Doch un sieht es anders aus. Denn sein Halbbruder, der Anwalt Haller, bittet ihn um Ermittlungen „für einen Mandanten“. Anklage Mord, DNA Spuren am Tatort, Alibi nicht unbedingt belastbar.

 

Aber die „Jane Fonda“ geben? Einer werden, der auf der „falschen Seite“ ermittelt, unter Kollegen als Verräter und Paria dann behandelt? Nicht mit Harry Bosch. Wobei, die Unruhe nagt, aus Freundschaft zum Halbbruder kann er ja mal einen Blick in die Akten werfen.

 

Wobei der Leser nach diesen ersten Seiten einiges mehr ahnt als Harry Bosch. Denn jene stringente Szene im Prolog, in der ein Motorradfahrer nicht angenehme Erfahrungen auf sich zukommen sieht, eine Szene, die den Leser bestens abholt und ohne Anlaufzeit mitten in den Thriller hineinzieht, wird Verbindungen zeigen zu dem, was da an Mordanklage im Raum steht.

 

Gradlinig wie immer, mit Action Elementen an den richtigen Orten, aber wohldosiert und nicht im Vordergrund stehen, gelingt es Conelly, einerseits altbewährtes an seinem „Harry Bosch“ vertraut in Szene zu setzten und doch noch eine neue, andere Note hineinzubringen, jetzt, wo der Mann nicht mehr mit seiner Marke wedeln kann, sondern bei seinen alten Kollegen höchstens noch mehr Misstrauen erntet, als es ihm schon zu aktiven Zeiten entgegen schlug.

 

Und, auch das wie gewohnt, das Hauptaugenmerk auch in diesem Bosch-Thriller lliegt in den akribischen Ermittlungen Harry´s. Dem auffällt, was Eenigen auffällt, der gründlich ist, der Randbemerkungen in Akten zu deuten weiß und bewusst versteckte Informationen in dem vielfachen Material zum Mord aufspürt. Und so langsam dem Geschehen und seinen Hintergründen näher und näherkommt.

 

Was bestimmten Kräften im Hintergrund gar nicht gefällt, die nicht lange fackeln, und Bosch und seinen Halbbruder durchaus direkt angehen werden.
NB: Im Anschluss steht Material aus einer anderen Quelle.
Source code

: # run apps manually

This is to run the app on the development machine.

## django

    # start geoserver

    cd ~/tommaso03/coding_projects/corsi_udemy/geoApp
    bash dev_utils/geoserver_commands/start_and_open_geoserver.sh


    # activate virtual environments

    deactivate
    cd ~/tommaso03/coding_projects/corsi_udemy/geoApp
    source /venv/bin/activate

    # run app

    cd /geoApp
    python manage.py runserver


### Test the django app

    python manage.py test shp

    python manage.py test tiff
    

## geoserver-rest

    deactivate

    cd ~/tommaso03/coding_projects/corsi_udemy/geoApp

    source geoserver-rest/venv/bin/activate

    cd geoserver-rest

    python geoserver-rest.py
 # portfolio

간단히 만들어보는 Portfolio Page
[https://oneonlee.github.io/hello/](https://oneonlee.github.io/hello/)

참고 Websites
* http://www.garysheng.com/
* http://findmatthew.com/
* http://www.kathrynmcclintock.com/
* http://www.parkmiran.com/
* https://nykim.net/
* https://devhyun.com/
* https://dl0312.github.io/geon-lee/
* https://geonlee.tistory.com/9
Was Gefahr mitschwingen lässt. Und was auch klärt, dass es Bosch nicht darum geht, einem Anwalt zu helfen um dessen Mandanten zu entlasten (das wäre eben „Jane Fonda“). Nein, was den Ermittler nicht ruhen lässt, ist, dass unter Umständen ein Täter unbehelligt bleibt, wieder töten könnte.

 

Ein Schuldiger auf freiem Fuß? Nicht, wenn Harry Bosch das verhindern kann.

 

 

Temporeich, durchweg spannend, voller Fallen und hier und da überraschenden Wendungen, stringent erzählt und mit Personen, die differenziert „Fleisch auf den Knochen haben“ und nicht wie Helden über allem schweben, auch „Ehrensache“ ist, wieder einmal, ein hervorragender Thriller.